Interceptar y corregir

La frase «prevenir es mejor que curar», nunca debería perder vigencia. Así como se ha extendido la edad para los tratamientos de ortodoncia también se recomienda, alentando siempre la mirada preventiva, hacer una consulta con un especialista a edad temprana. Muchos de los tratamientos de ortodoncia podrían simplificarse e incluso evitarse si se tomaran entre los 3 y 7 años.

La ortopedia y la ortodoncia no se ocupan solo de los dientes, también se ocupan de revisar posición y tamaño
de los huesos, la supervisión de los espacios y de interceptar hábitosque impiden un desarrolloarmónico y equilibrado en ese niño que está creciendo,sin dejar de lado las posiciones posturales del resto del cuerpo.
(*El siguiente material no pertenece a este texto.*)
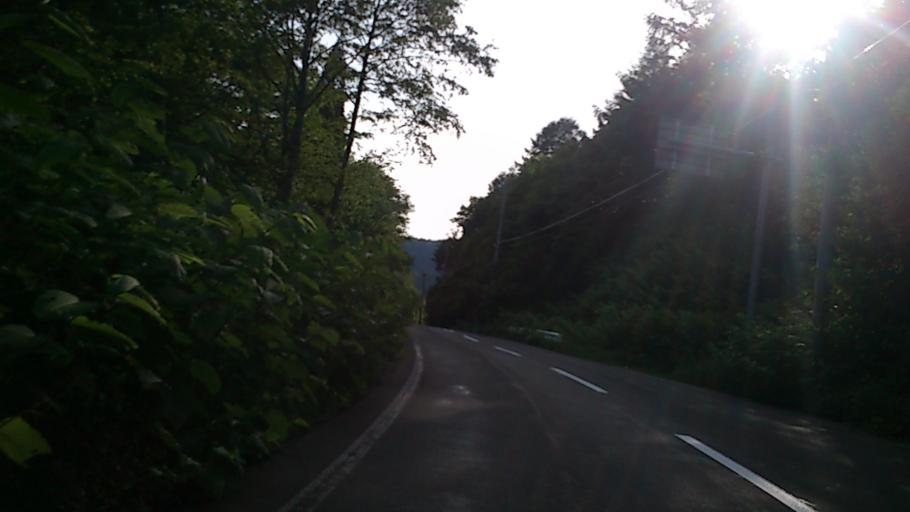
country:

Los papás somos buenos observadores y si hay algo que llame la atención siempre es buena la consulta. Entonces, si tu hijo está respirando por la boca, o está con la boca abierta cuando duerme y moja la almohada
o ronca, si se chupa el dedo o está con el labio interpuesto entre los dientes, si tiene dificultad para tragar
o pronunciar, estos hábitos pueden interceptarse, corregirse y así evitar que deformen los huesos.
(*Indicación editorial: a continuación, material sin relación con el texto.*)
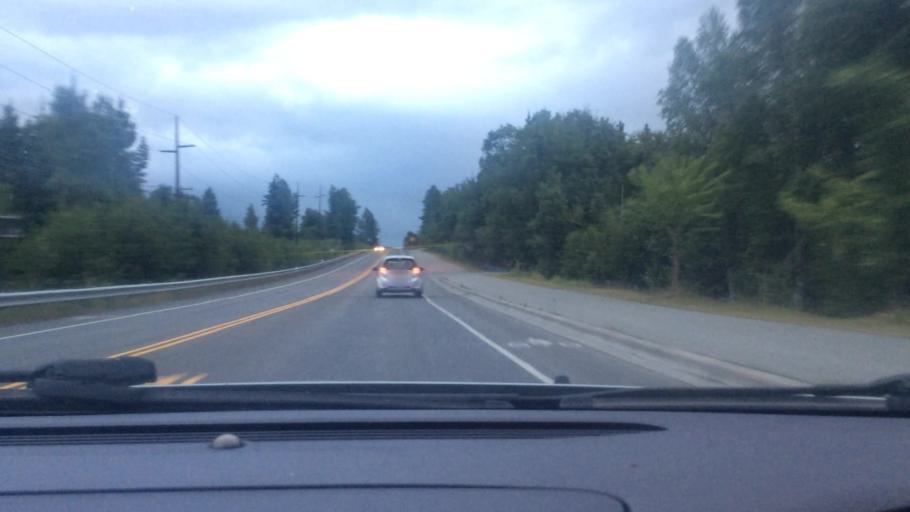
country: US
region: Alaska
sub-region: Anchorage Municipality
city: Anchorage
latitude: 61.1503
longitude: -149.8042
Para decirlo de una forma más ordenada el objetivo del tratamiento es prevenir, interceptar, y corregir las anomalías óseas, funcionales, musculares y dentales de los maxilares. Se aconseja que la primer consulta
con un especialista en ortodoncia sea a los 3 o 4 años (¡Si! tan «chiquito!») con visitas periódicas a partir
de los 7, ya que a esta edad la dentición entra en una etapa de importantes cambios y juega un rol fundamental
el seguimiento. Cualquier alteración que pueda advertirse y revertirse a edad temprana, requerirá medidas más sencillas que las mismas, una vez avanzada.
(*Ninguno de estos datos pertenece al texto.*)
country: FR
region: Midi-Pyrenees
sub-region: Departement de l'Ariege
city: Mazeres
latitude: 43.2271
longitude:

La buena noticia es que para cada edad hay un tratamiento y nunca es tarde para mejorar la salud y la sonrisa. Hay un abanico de técnicas, aparatos o sencillas medidas a tomar a los 7 u 8 años, a los 13 o 14 y de ser necesario también a los 4. Si ya se terminó la etapa de crecimiento, las medidas estarán dirigidas a enmascarar
la falta de alineación de los dientes, carencia de espacio, escalones, mordidas cruzadas, etc.

Una vez en tratamiento, es muy bueno sumar el acompañamiento de abuelos, maestras y amigos y convocarlos para la motivación que es necesaria para transitar esta etapa. Muchas veces los cambios son visibles a medida que el tratamiento avanza y esto también suma. Es importante no faltar a las sesiones, que en general son ágiles y mensuales. El clima debe ser afectivo, seguro y de compromiso, y cuando el vínculo esté logrado, establecer algunos límites que no son negociables (el tiempo de uso por ejemplo, ya que la ortopedia en un cajón no cumple función alguna). La ortodoncia no debe ser un dolor de cabeza para los padres, ni representar un temor para el niño. Prevenir, interceptar y corregir… sea por salud o por estética, cuando antes se haga la consulta, mejor.